------ PÁGINA ------

En Roma, el Senado se llamaba así por derivación de Senex, anciano en Latín. Mal no les fue, al menos por unos cuantos siglos. Todas las civilizaciones del mundo, al menos las más duraderas, fueron construidas por jóvenes intempestivos que iban al frente, pero duraron en el tiempo por sus gobernantes, unos viejos que estaban vivos de pedo en una época en la que casi nadie pasaba los 35 pirulos con vida.

Es obvio que la vejez no da sabiduría. Si hay algo que aprendemos con el paso de los años es que se puede haber transitado por la vida como una ameba que boya en el mar, sin haber aprendido nada. Incluso existen auténticos ejemplares de viejos de mierda. Después de todo, somos producto de lo que hemos vivido.

------ MATERIAL PROPORCIONADO ------

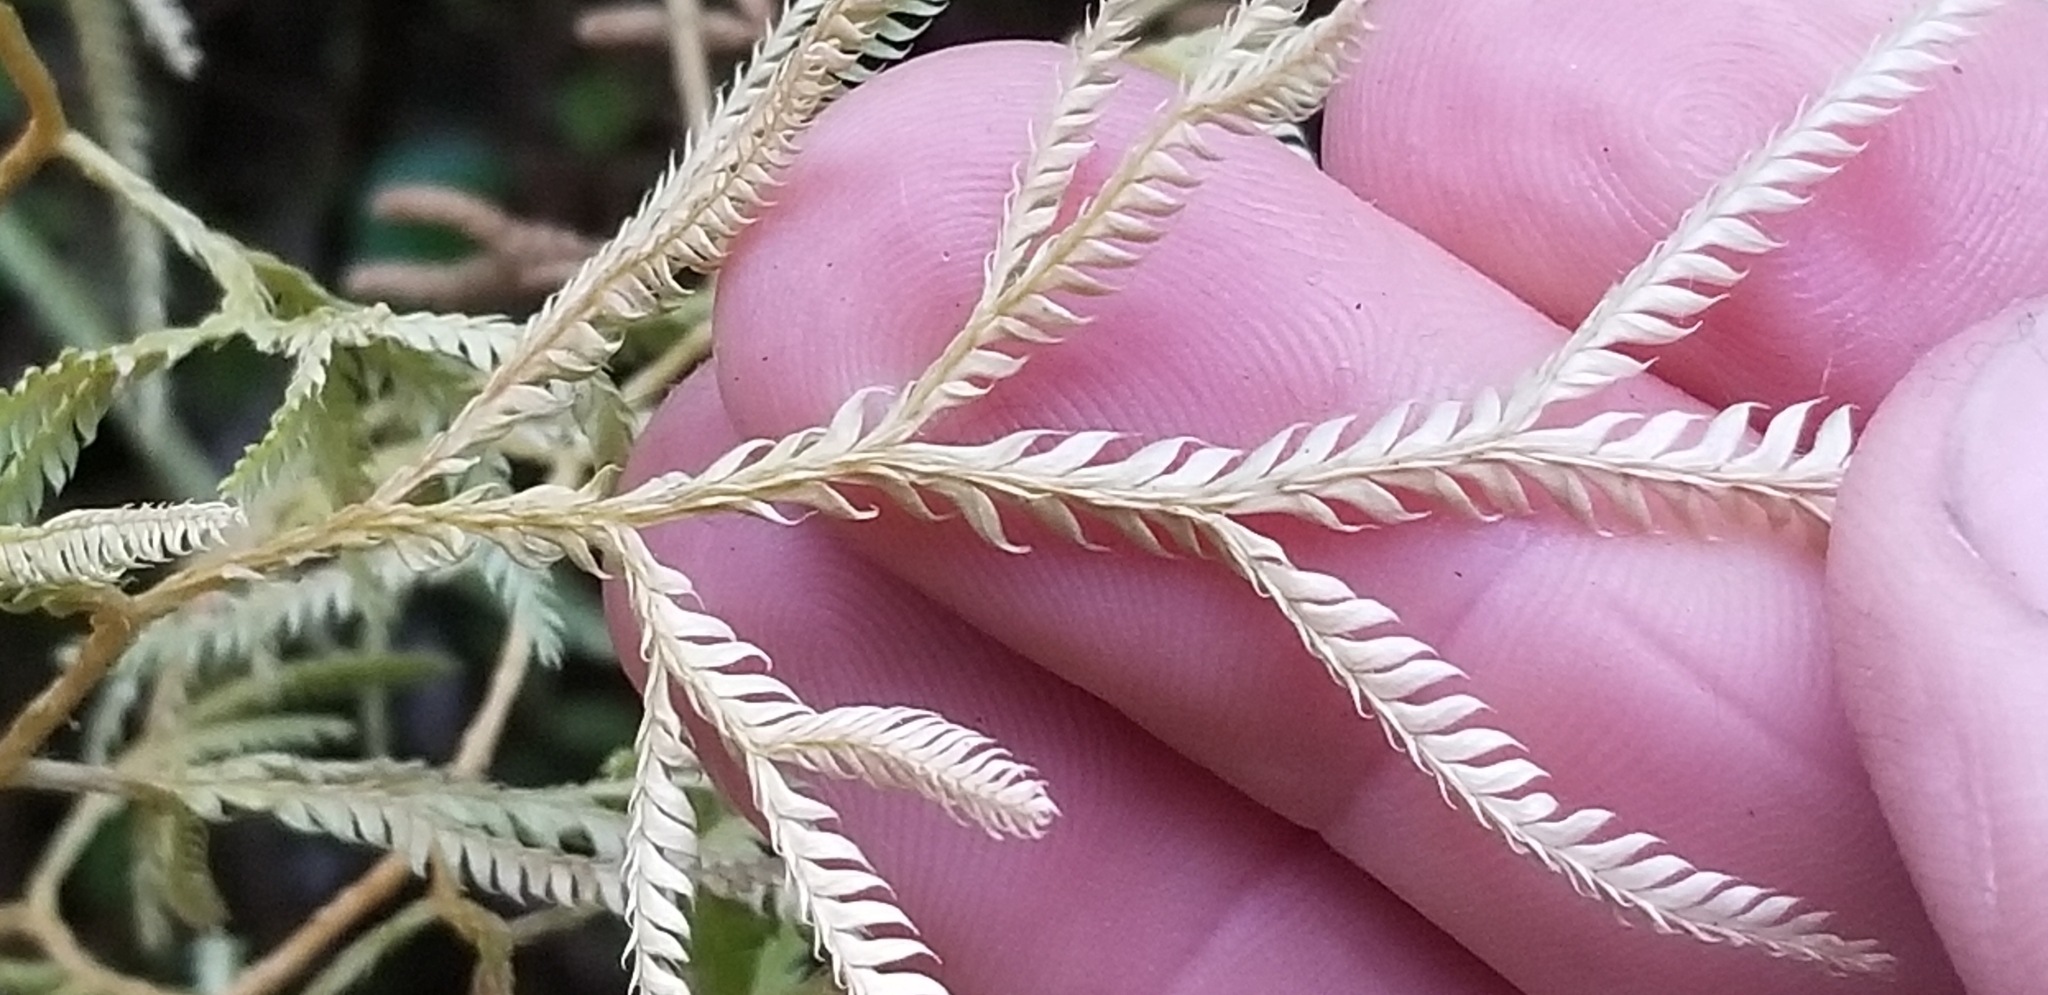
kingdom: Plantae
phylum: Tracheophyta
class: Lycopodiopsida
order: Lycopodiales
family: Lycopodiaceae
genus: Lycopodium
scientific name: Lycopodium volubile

------
------ MATERIAL PROPORCIONADO ------

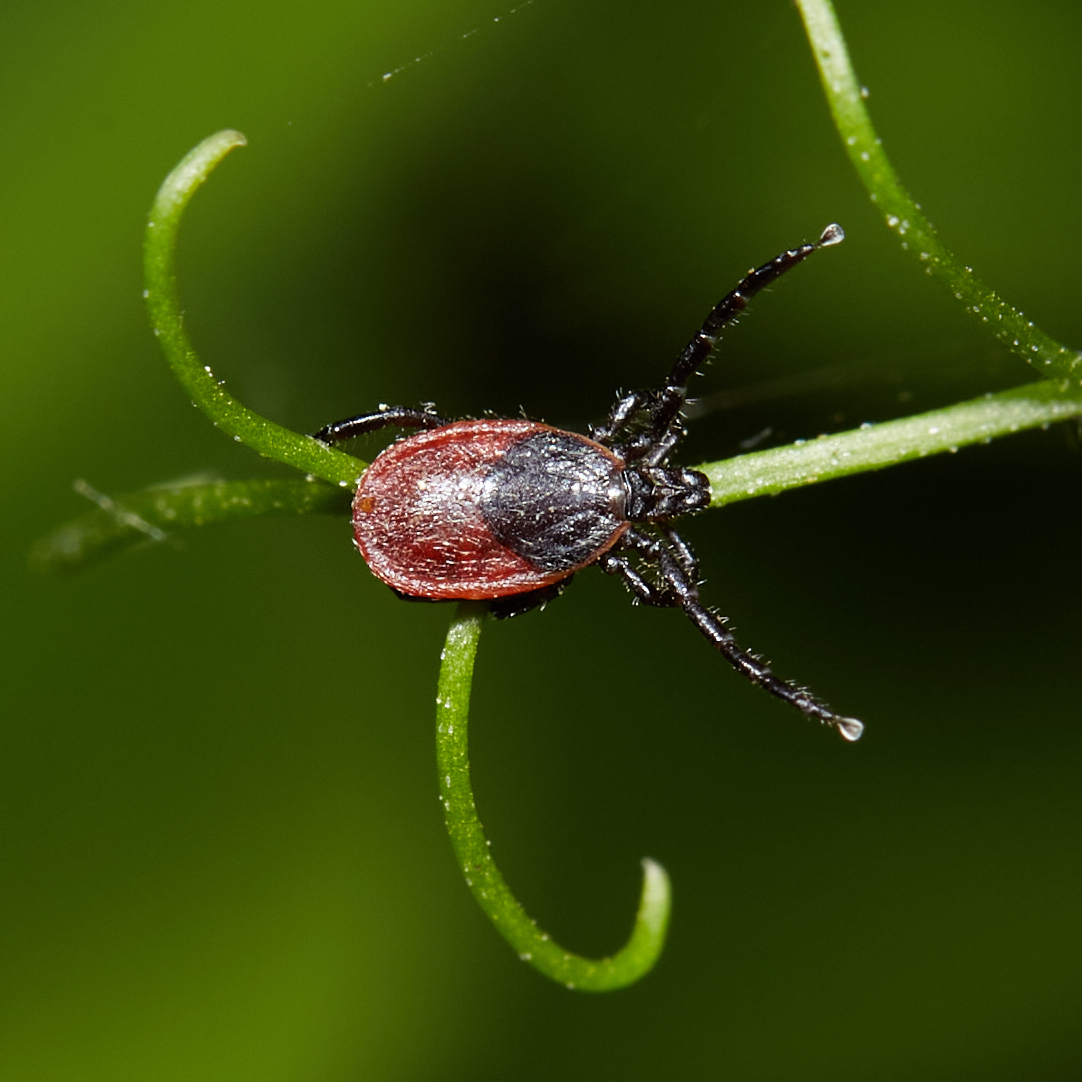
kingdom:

------

== INSTRUCCIONES ==
a) Transcribe tal cual un fragmento del texto sobre la vejez: empieza en las palabras "Es obvio que" y termina después de "que hemos vivido.".
b) Resume en pocas líneas el párrafo del texto sobre la vejez que empieza con "En Roma, el Senado", sin perder sus datos principales.
c) Sigue escribiendo el texto sobre la vejez a partir de su última oración.

== RESPUESTAS ==
a)
Es obvio que la vejez no da sabiduría. Si hay algo que aprendemos con el paso de los años es que se puede haber transitado por la vida como una ameba que boya en el mar, sin haber aprendido nada. Incluso existen auténticos ejemplares de viejos de mierda. Después de todo, somos producto de lo que hemos vivido.

b) En Roma, el Senado debía su nombre a senex, "anciano" en latín, y le fue bien durante varios siglos. Las civilizaciones más duraderas las levantaron jóvenes intempestivos que iban al frente. Perduraron gracias a gobernantes viejos, que seguían vivos de casualidad en una época en que casi nadie pasaba de los 35 años.

c)
Pero en Adiós a las Armas, Hemingway tuvo, para mí, la definición que mejor aplica a este contexto: “La sabiduría de los ancianos es un gran error. No se hacen más sabios sino más prudentes”.

Ah, la prudencia. Esa virtud de sopesar pros y contras antes de tomar cualquier decisión que pueda cagarte la vida.

En fin. No me den bola que tengo los huevos por el piso. O se me acabó la paciencia o me estoy viniendo viejo.